Gens de la nuit je ne vous raconterai pas cette histoire. Les mémoires vertigineuses du prodige du fonds fiduciaire transatlantique sont une aventure bien plus viscérale : une tornade de nostalgie pour la scène qu'il a contribué à construire lorsqu'il était jeune homme, du chien de marché aux puces en vinyle à l'explosion du club hip-hop des années 90 alimentée par le prince blanc de New York.

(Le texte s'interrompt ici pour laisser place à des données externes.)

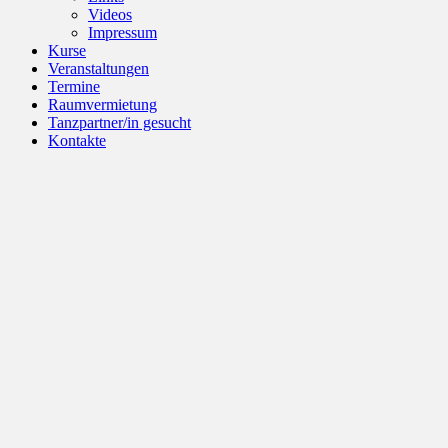
Videos
Impressum
Kurse
Veranstaltungen
Termine
Raumvermietung
Tanzpartner/in gesucht
Kontakte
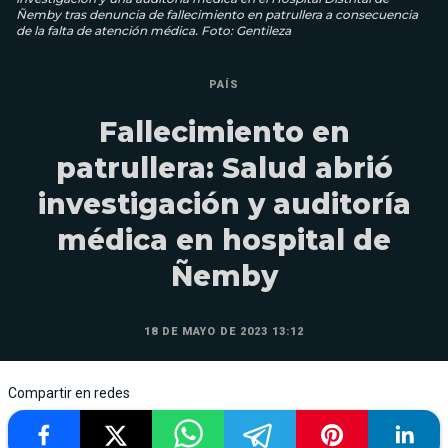
Ñemby tras denuncia de fallecimiento en patrullera a consecuencia
de la falta de atención médica. Foto: Gentileza
PAÍS
Fallecimiento en
patrullera: Salud abrió
investigación y auditoría
médica en hospital de
Ñemby
18 DE MAYO DE 2023 13:12
Compartir en redes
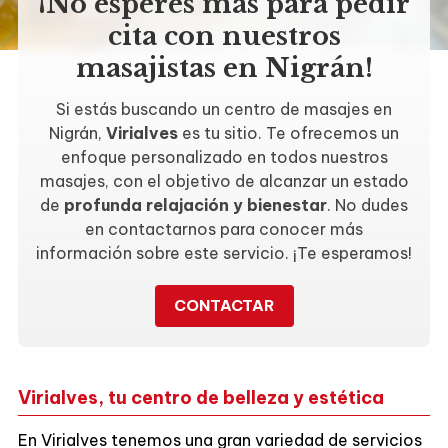
¡No esperes más para pedir
cita con nuestros
masajistas en Nigrán!
Si estás buscando un centro de masajes en
Nigrán,
Virialves
es tu sitio. Te ofrecemos un
enfoque personalizado en todos nuestros
masajes, con el objetivo de alcanzar un estado
de
profunda relajación y bienestar
. No dudes
en contactarnos para conocer más
información sobre este servicio. ¡Te esperamos!
CONTACTAR
Virialves, tu centro de belleza y estética
En Virialves tenemos una gran variedad de servicios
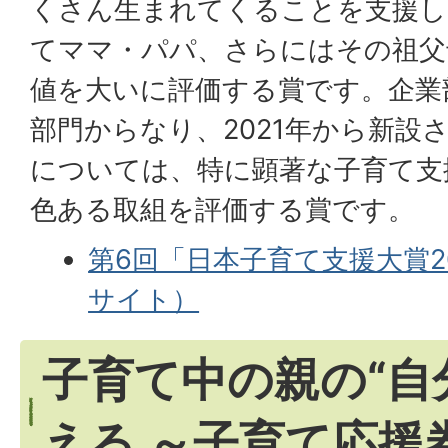
くさん生まれてくることを支援し
てママ・パパ、さらにはその祖父
値を大いに評価する賞です。企業
部門からなり、2021年から新設
については、特に顕著な子育て支
色ある取組を評価する賞です。
第6回「日本子育て支援大賞2
サイト）
子育て中の親の“自
える ～子育て応援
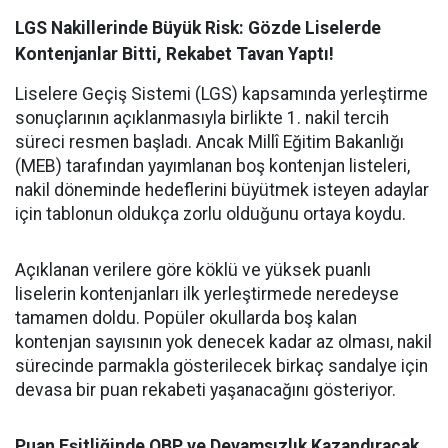
LGS Nakillerinde Büyük Risk: Gözde Liselerde
Kontenjanlar Bitti, Rekabet Tavan Yaptı!
Liselere Geçiş Sistemi (LGS) kapsamında yerleştirme
sonuçlarının açıklanmasıyla birlikte 1. nakil tercih
süreci resmen başladı. Ancak Millî Eğitim Bakanlığı
(MEB) tarafından yayımlanan boş kontenjan listeleri,
nakil döneminde hedeflerini büyütmek isteyen adaylar
için tablonun oldukça zorlu olduğunu ortaya koydu.
Açıklanan verilere göre köklü ve yüksek puanlı
liselerin kontenjanları ilk yerleştirmede neredeyse
tamamen doldu. Popüler okullarda boş kalan
kontenjan sayısının yok denecek kadar az olması, nakil
sürecinde parmakla gösterilecek birkaç sandalye için
devasa bir puan rekabeti yaşanacağını gösteriyor.
Puan Eşitliğinde OBP ve Devamsızlık Kazandıracak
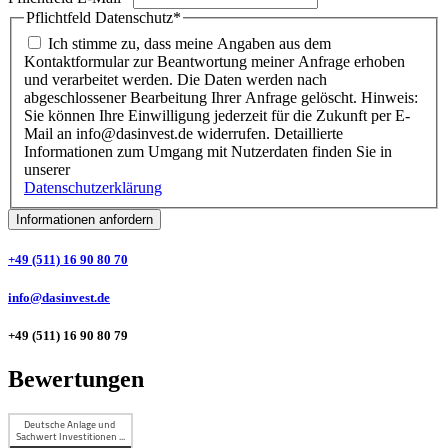
Pflichtfeld
Datenschutz
*
Ich stimme zu, dass meine Angaben aus dem
Kontaktformular zur Beantwortung meiner Anfrage erhoben
und verarbeitet werden. Die Daten werden nach
abgeschlossener Bearbeitung Ihrer Anfrage gelöscht. Hinweis:
Sie können Ihre Einwilligung jederzeit für die Zukunft per E-
Mail an info@dasinvest.de widerrufen. Detaillierte
Informationen zum Umgang mit Nutzerdaten finden Sie in
unserer
Datenschutzerklärung
Informationen anfordern
+49 (511) 16 90 80 70
info@dasinvest.de
+49 (511) 16 90 80 79
Bewertungen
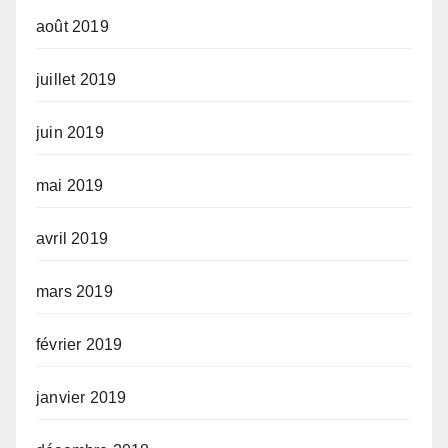
août 2019
juillet 2019
juin 2019
mai 2019
avril 2019
mars 2019
février 2019
janvier 2019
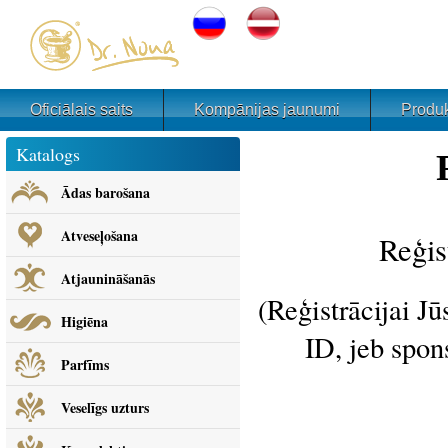
Oficiālais saits
Kompānijas jaunumi
Produk
Katalogs
Ādas barošana
Atveseļošana
Reģis
Atjaunināšanās
(Reģistrācijai Jū
Higiēna
ID, jeb spon
Parfīms
Veselīgs uzturs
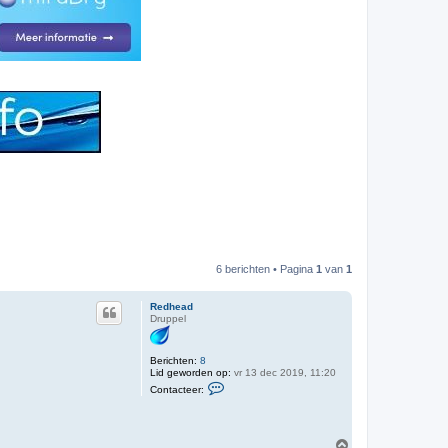
6 berichten • Pagina
1
van
1
Redhead
Druppel
Berichten:
8
Lid geworden op:
vr 13 dec 2019, 11:20
C
Contacteer:
o
n
t
a
O
c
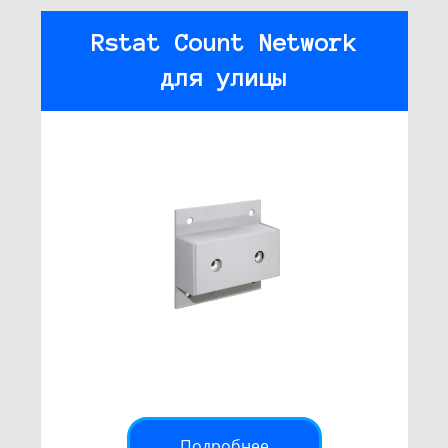
Rstat Count Network
для улицы
Подробнее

Des Jacksons aux Trump, il y a plus de noms tombés que de coups d'aiguille dans le chaudron tordu de déversements de boîtes de nuit de Ronson. Cela en dit long, étant donné son penchant pour le rappel des séquences qui font fondre la pièce dans la cabine du DJ, piste par piste, dans des canons en spirale de bangers infaillibles et d'humbles obscurités.
Le rare nirvana du groove est, bien sûr, une pile fastidieuse de « hein ? aux étrangers, mais c'est un peu le problème. Surtout, Gens de la nuit est une histoire d'identité tribale. Pour le conteur comme pour le lecteur, la douleur de ne pas appartenir est primordiale.
La célébrité n'est pas un problème pour le jeune Mark. Sa mère, Ann, une mondaine anglaise et riche, crie dans le journal de Warhol. C'est pour elle que son beau-père rock star, Mick Jones, a écrit Je veux savoir ce qu'est l'amour. L'un de ses meilleurs amis lorsqu'ils déménagent à New York est un enfant nommé Sean, qui vit dans l'immeuble Dakota et a récemment perdu son père.

Producteur, DJ et nepo-baby Mark Ronson.
La folle passion de Ronson pour la musique est son moteur. C'est profondément ancré dans ses tripes et finalement d'une manière exaspérante encyclopédique. Mais cela est lié dès la première page à ce qu'il appellera plus tard « un besoin compulsif d'impressionner les gens », essentiellement en étant l'homme le plus intelligent du stand, celui que la foule adore le plus. Aussi peu attrayant que cela puisse paraître – et toute cette scène de drogue et de bling est définitivement de mauvais goût à la lumière du jour – Ronson écrit avec suffisamment de conscience de soi pour nous garder de son côté. « Bonjour, je suis un DJ de club très important de New York », déclare-t-il au label Acid Jazz de Londres, vantant les promos. L’audace est admirable ; la blague principalement sur lui.
Le New York de Ronson ressemble à une brocante haut de gamme dans un miroir de funhouse. Il capture le rythme narcotique de la vie nocturne de la ville dans un flou de décors sordides, d'éclairage de salle de bain, d'attaques de panique à la cocaïne, de descentes de police et de collisions de célébrités : Jay-Z, DiCaprio, Mike Tyson… putain, Tupac ne passe pas devant la foule. Le succès se mesure évidemment par la proximité avec ces personnes, mais avec le recul, ce pourboire de 100 $ de Sean « Puff Daddy » Combs semble un peu sale.